Instruction: Rewrite the rows from their start through the line containing "text_box Store Processed", putting "List" wherever "Identify" appears and keeping everything else the same. Omit the pictures.

Start Input

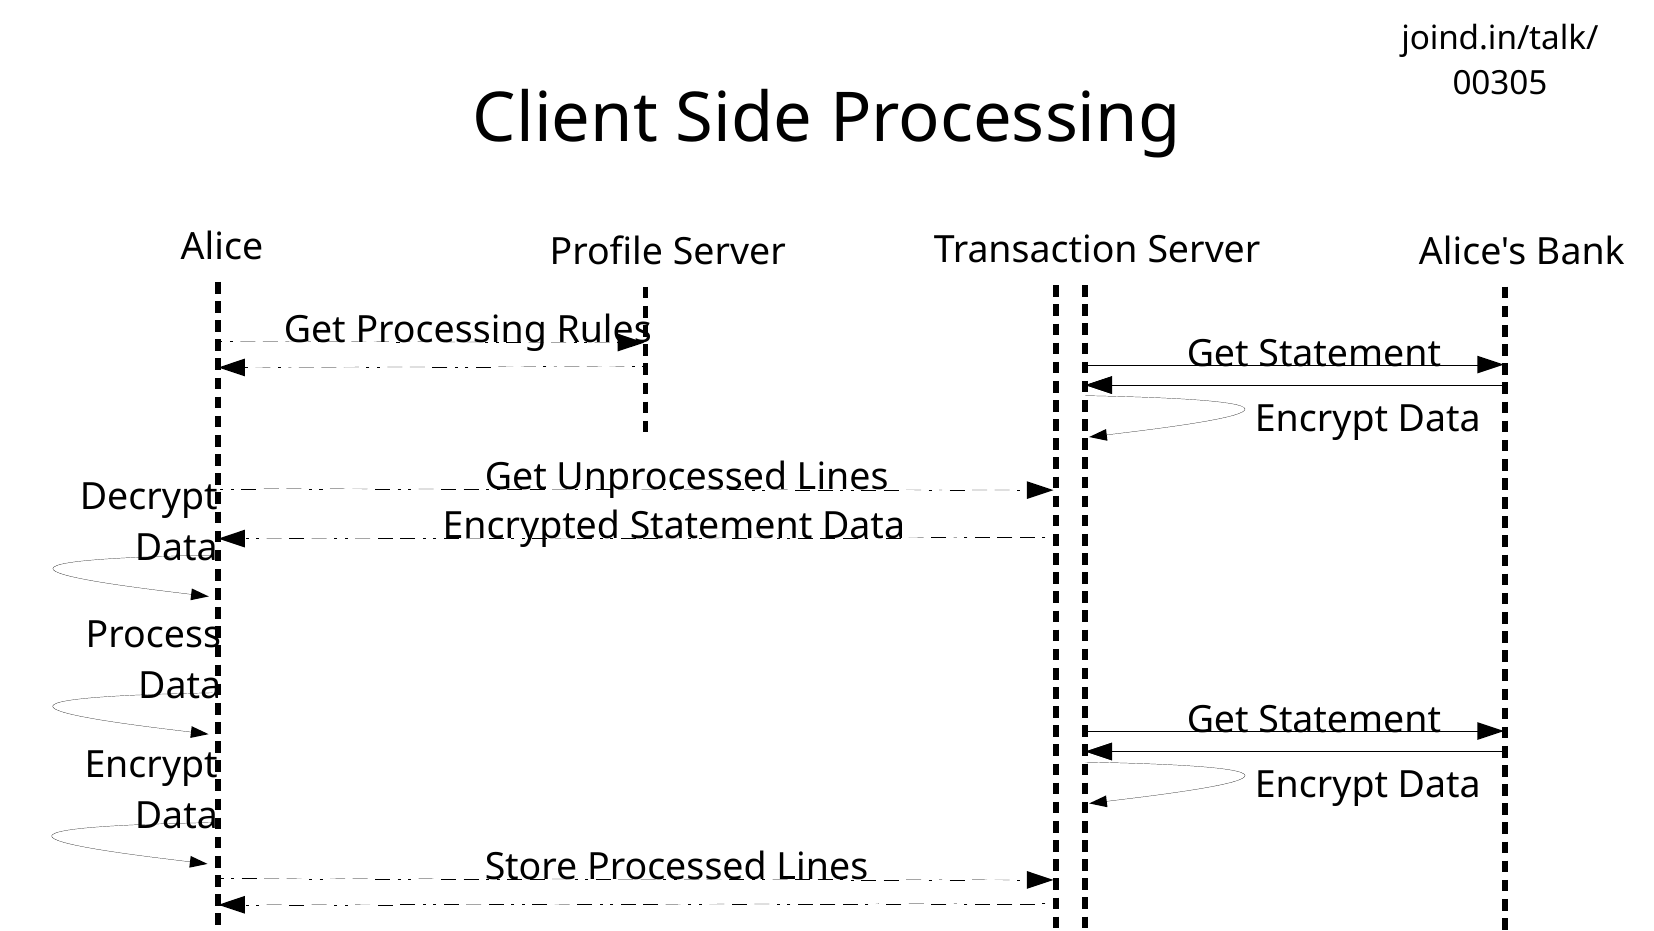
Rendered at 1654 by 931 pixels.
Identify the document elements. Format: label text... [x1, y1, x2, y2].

title Client Side Processing [82, 37, 1571, 193]
text_box Get Processing Rules [269, 295, 627, 353]
text_box Alice [165, 212, 271, 271]
text_box Get Statement [1172, 318, 1419, 377]
text_box Encrypt Data [1240, 750, 1464, 857]
text_box Get Statement [1172, 685, 1419, 743]
text_box Decrypt Data [65, 462, 295, 569]
text_box Alice's Bank [1404, 216, 1607, 275]
text_box Store Processed Lines [470, 832, 828, 891]
text_box Encrypted Statement Data [428, 491, 848, 550]
text_box Transaction Server [919, 215, 1222, 274]
text_box Profile Server [534, 216, 758, 275]
text_box Encrypt Data [69, 729, 300, 837]
text_box Encrypt Data [1240, 383, 1464, 491]
text_box Get Unprocessed Lines [469, 442, 839, 491]
text_box Process Data [70, 600, 301, 707]
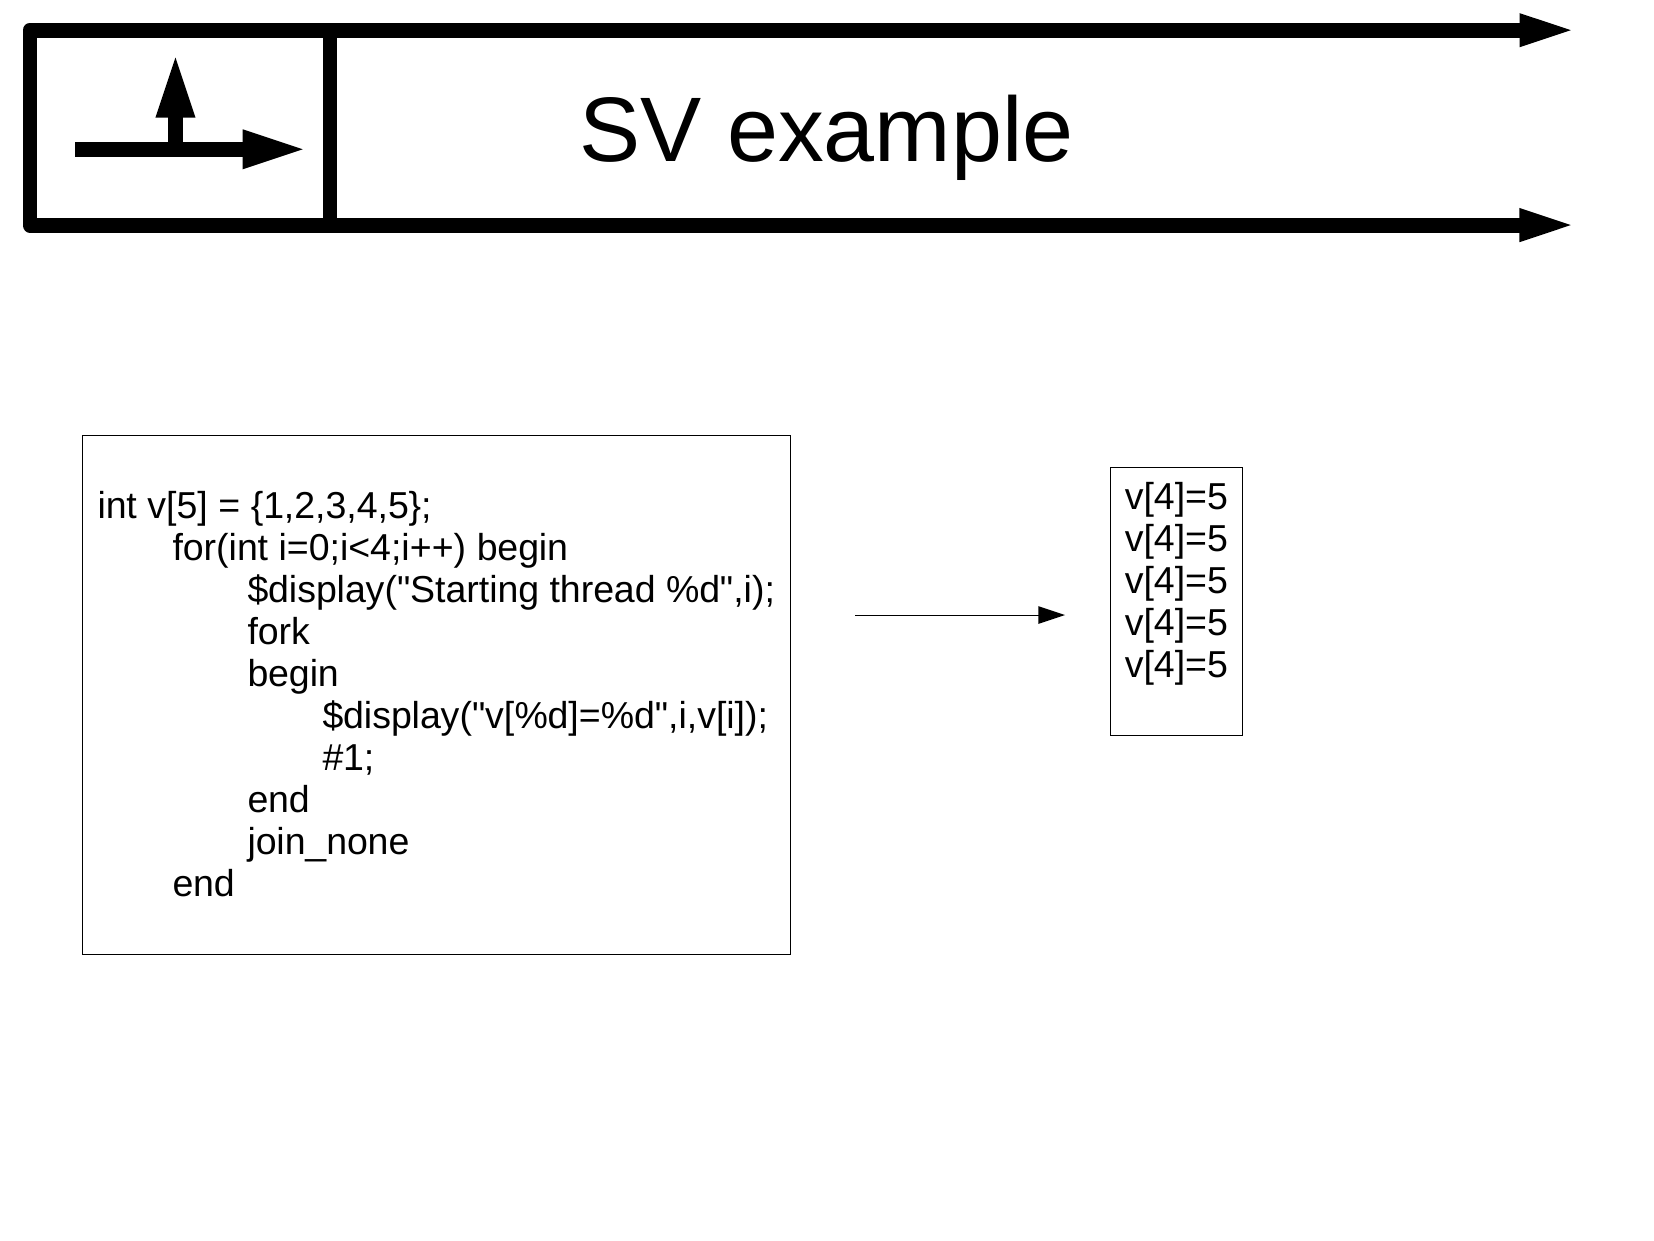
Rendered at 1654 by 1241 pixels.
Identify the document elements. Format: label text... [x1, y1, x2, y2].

text_box int v[5] = {1,2,3,4,5}; for(int i=0;i<4;i++) begin $display("Starting thread %d",i); fork begin $display("v[%d]=%d",i,v[i]); #1; end join_none end [82, 435, 790, 955]
title SV example [337, 31, 1571, 224]
text_box v[4]=5 v[4]=5 v[4]=5 v[4]=5 v[4]=5 [1110, 467, 1243, 736]
title SV example [82, 38, 323, 218]
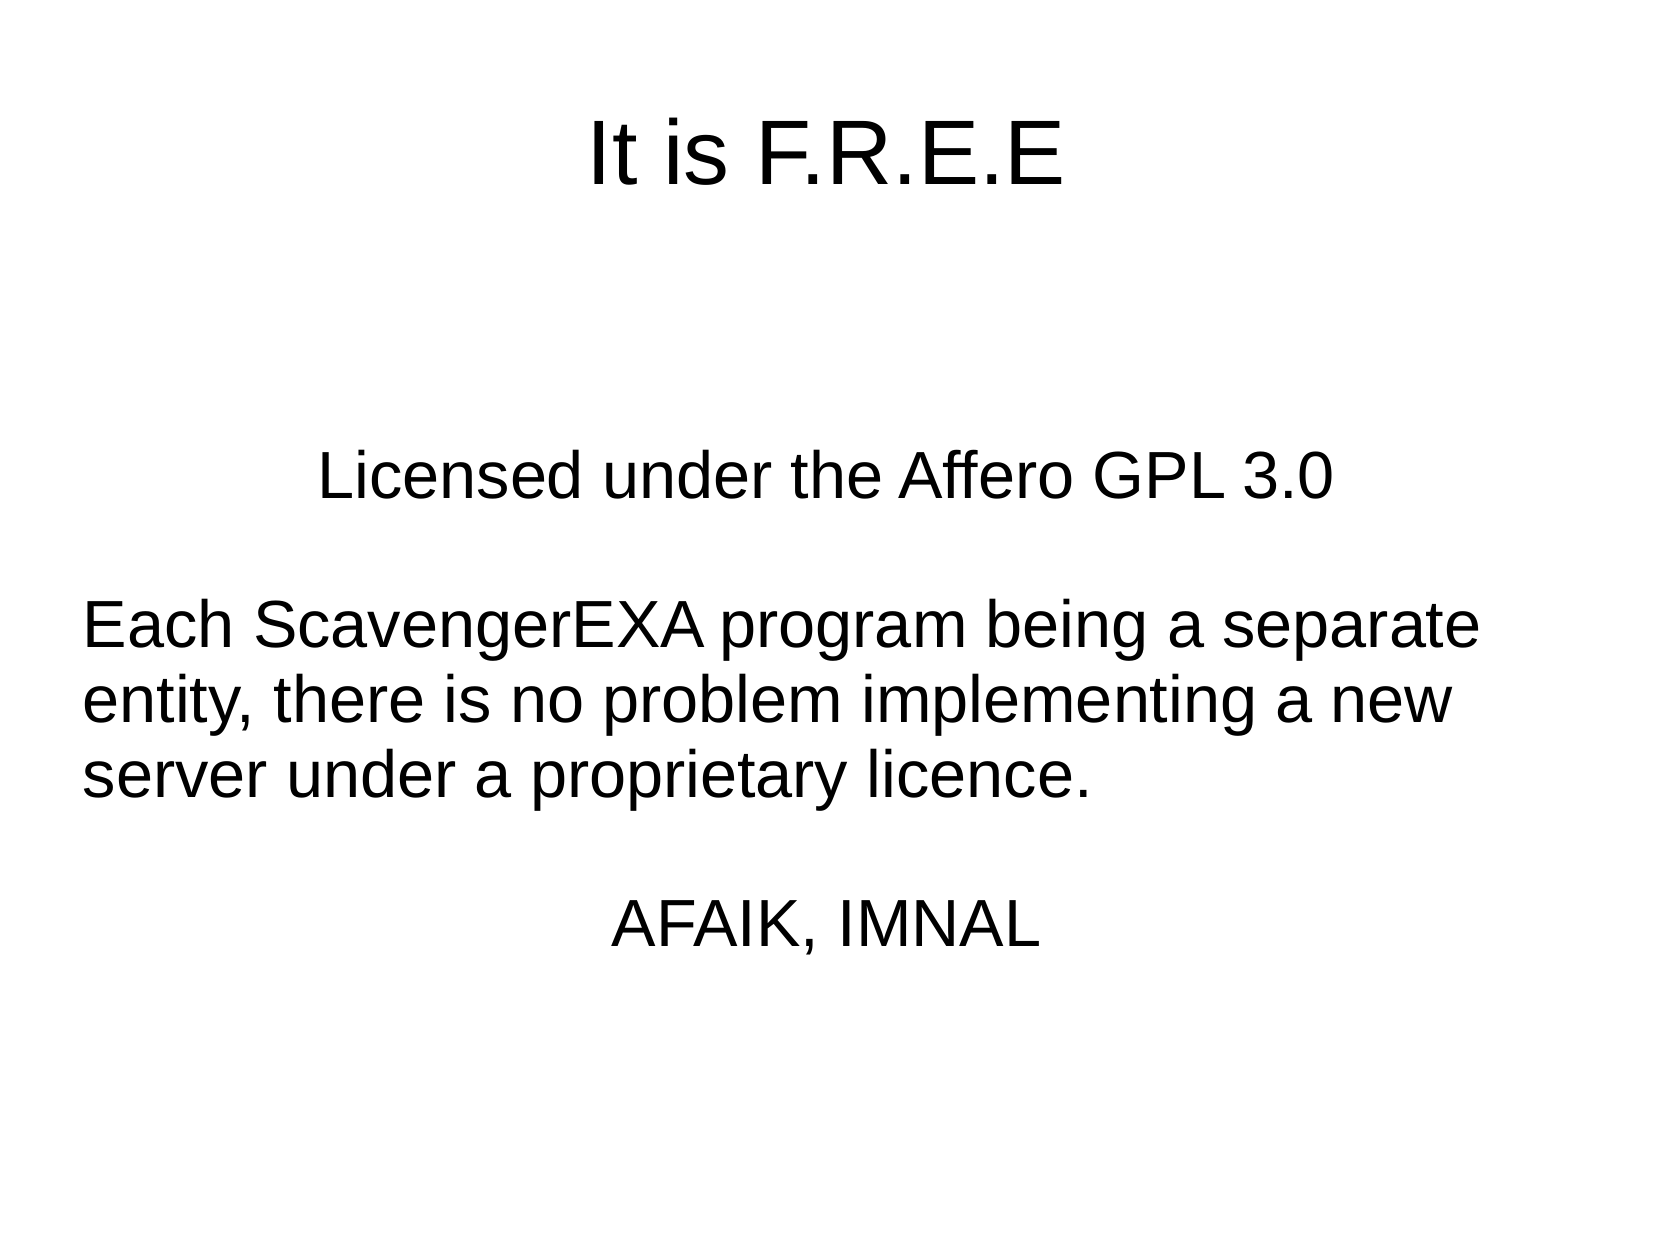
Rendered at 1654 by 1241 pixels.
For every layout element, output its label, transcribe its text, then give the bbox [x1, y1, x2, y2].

title It is F.R.E.E [82, 49, 1571, 257]
subtitle Licensed under the Affero GPL 3.0 Each ScavengerEXA program being a separate entity, there is no problem implementing a new server under a proprietary licence. AFAIK, IMNAL [82, 297, 1571, 1102]
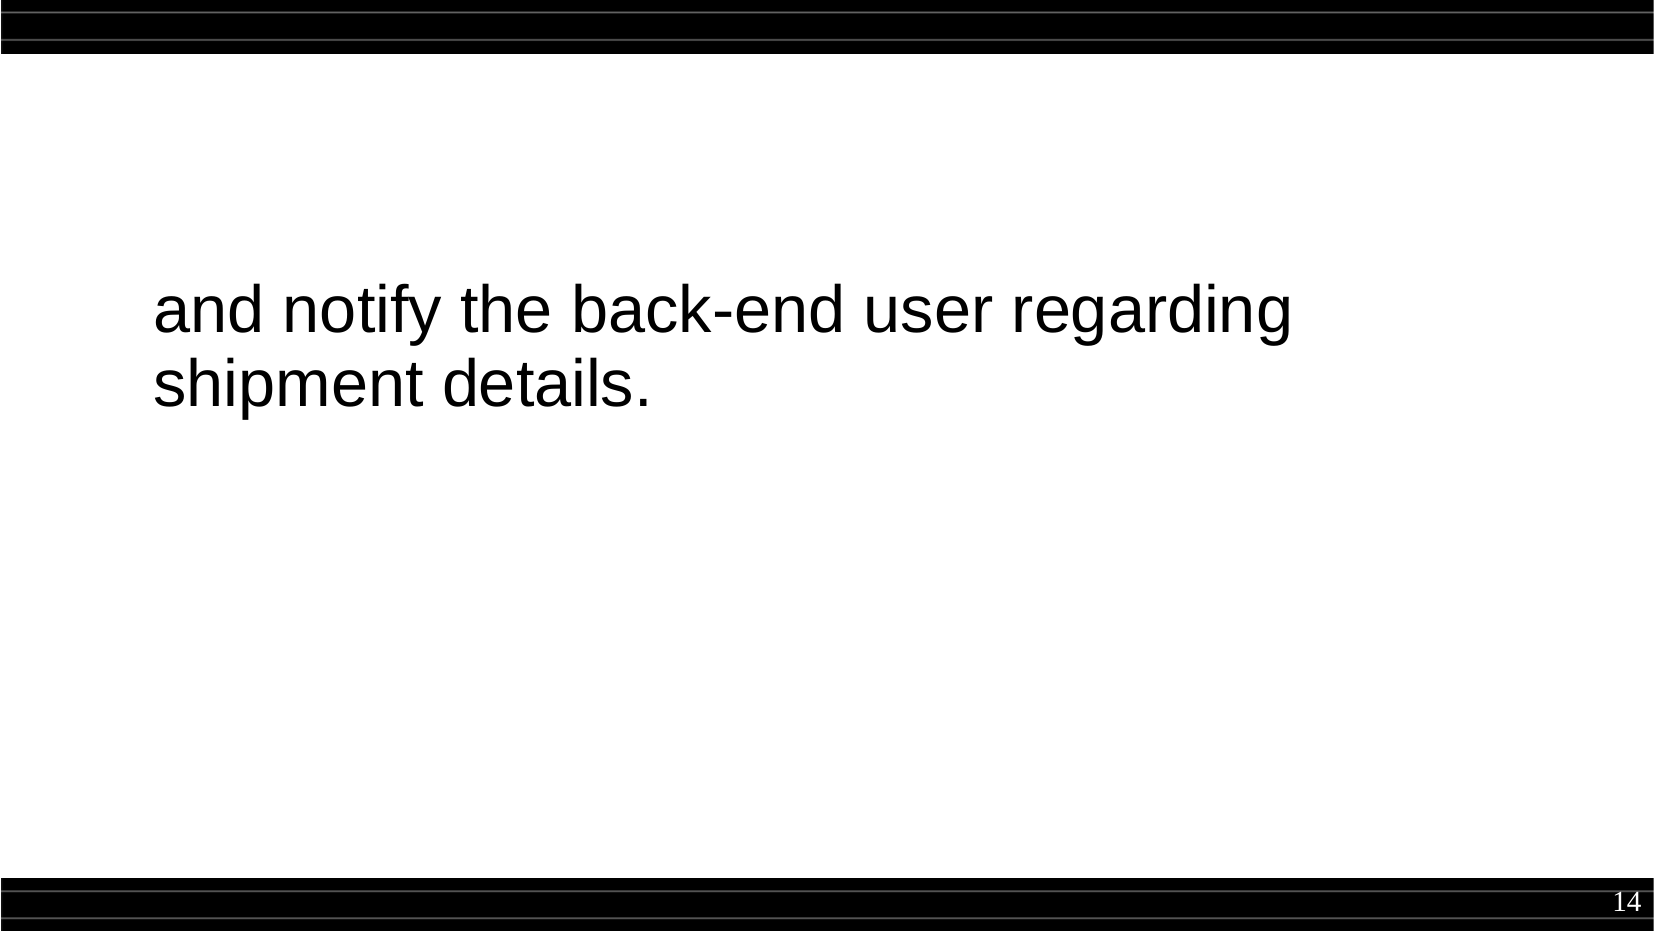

End Input

Task response:
Rendered at 1654 by 931 pixels.
List the document elements. Format: label text... [x1, y1, x2, y2].

title Client Side Processing [82, 37, 1571, 193]
text_box Get Processing Rules [269, 295, 627, 353]
text_box Alice [165, 212, 271, 271]
text_box Get Statement [1172, 318, 1419, 377]
text_box Encrypt Data [1240, 750, 1464, 857]
text_box Get Statement [1172, 685, 1419, 743]
text_box Decrypt Data [65, 462, 295, 569]
text_box Alice's Bank [1404, 216, 1607, 275]
text_box Store Processed Lines [470, 832, 828, 891]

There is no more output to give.